▶ What you have to do:
Set the records down once more so that they match the source word for word.

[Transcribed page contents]
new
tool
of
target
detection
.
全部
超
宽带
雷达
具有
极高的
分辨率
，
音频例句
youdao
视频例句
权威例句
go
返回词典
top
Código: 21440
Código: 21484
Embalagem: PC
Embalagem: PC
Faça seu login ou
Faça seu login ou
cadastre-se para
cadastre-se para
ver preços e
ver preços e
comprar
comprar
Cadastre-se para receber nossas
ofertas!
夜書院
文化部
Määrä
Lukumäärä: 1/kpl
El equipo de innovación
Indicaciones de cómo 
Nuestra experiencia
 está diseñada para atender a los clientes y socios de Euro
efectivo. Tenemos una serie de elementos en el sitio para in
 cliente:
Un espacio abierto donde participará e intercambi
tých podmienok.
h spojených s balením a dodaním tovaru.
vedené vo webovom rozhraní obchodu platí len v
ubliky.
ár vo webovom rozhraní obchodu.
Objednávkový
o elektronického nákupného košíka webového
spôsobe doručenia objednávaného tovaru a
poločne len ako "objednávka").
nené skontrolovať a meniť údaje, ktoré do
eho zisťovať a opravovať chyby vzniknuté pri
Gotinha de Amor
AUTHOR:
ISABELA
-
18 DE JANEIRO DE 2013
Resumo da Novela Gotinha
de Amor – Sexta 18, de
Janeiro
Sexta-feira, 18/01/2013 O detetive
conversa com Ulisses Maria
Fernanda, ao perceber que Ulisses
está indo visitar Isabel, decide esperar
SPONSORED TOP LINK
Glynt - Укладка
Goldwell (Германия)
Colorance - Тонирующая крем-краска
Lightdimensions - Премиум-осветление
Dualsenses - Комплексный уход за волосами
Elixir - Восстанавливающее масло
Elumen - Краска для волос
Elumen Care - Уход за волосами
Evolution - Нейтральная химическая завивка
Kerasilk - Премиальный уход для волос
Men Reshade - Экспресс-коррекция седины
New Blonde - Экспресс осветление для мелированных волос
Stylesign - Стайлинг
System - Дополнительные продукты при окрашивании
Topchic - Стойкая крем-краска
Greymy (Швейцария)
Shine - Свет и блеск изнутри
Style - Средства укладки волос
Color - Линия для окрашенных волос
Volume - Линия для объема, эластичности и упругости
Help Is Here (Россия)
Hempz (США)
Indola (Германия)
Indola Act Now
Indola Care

▶ Task answer:
new
tool
of
target
detection
.
全部
超
宽带
雷达
具有
极高的
分辨率
，
音频例句
youdao
视频例句
权威例句
go
返回词典
top
Código: 21440
Código: 21484
Embalagem: PC
Embalagem: PC
Faça seu login ou
Faça seu login ou
cadastre-se para
cadastre-se para
ver preços e
ver preços e
comprar
comprar
Cadastre-se para receber nossas
ofertas!
夜書院
文化部
Määrä
Lukumäärä: 1/kpl
El equipo de innovación
Indicaciones de cómo 
Nuestra experiencia
 está diseñada para atender a los clientes y socios de Euro
efectivo. Tenemos una serie de elementos en el sitio para in
 cliente:
Un espacio abierto donde participará e intercambi
tých podmienok.
h spojených s balením a dodaním tovaru.
vedené vo webovom rozhraní obchodu platí len v
ubliky.
ár vo webovom rozhraní obchodu.
Objednávkový
o elektronického nákupného košíka webového
spôsobe doručenia objednávaného tovaru a
poločne len ako "objednávka").
nené skontrolovať a meniť údaje, ktoré do
eho zisťovať a opravovať chyby vzniknuté pri
Gotinha de Amor
AUTHOR:
ISABELA
-
18 DE JANEIRO DE 2013
Resumo da Novela Gotinha
de Amor – Sexta 18, de
Janeiro
Sexta-feira, 18/01/2013 O detetive
conversa com Ulisses Maria
Fernanda, ao perceber que Ulisses
está indo visitar Isabel, decide esperar
SPONSORED TOP LINK
Glynt - Укладка
Goldwell (Германия)
Colorance - Тонирующая крем-краска
Lightdimensions - Премиум-осветление
Dualsenses - Комплексный уход за волосами
Elixir - Восстанавливающее масло
Elumen - Краска для волос
Elumen Care - Уход за волосами
Evolution - Нейтральная химическая завивка
Kerasilk - Премиальный уход для волос
Men Reshade - Экспресс-коррекция седины
New Blonde - Экспресс осветление для мелированных волос
Stylesign - Стайлинг
System - Дополнительные продукты при окрашивании
Topchic - Стойкая крем-краска
Greymy (Швейцария)
Shine - Свет и блеск изнутри
Style - Средства укладки волос
Color - Линия для окрашенных волос
Volume - Линия для объема, эластичности и упругости
Help Is Here (Россия)
Hempz (США)
Indola (Германия)
Indola Act Now
Indola Care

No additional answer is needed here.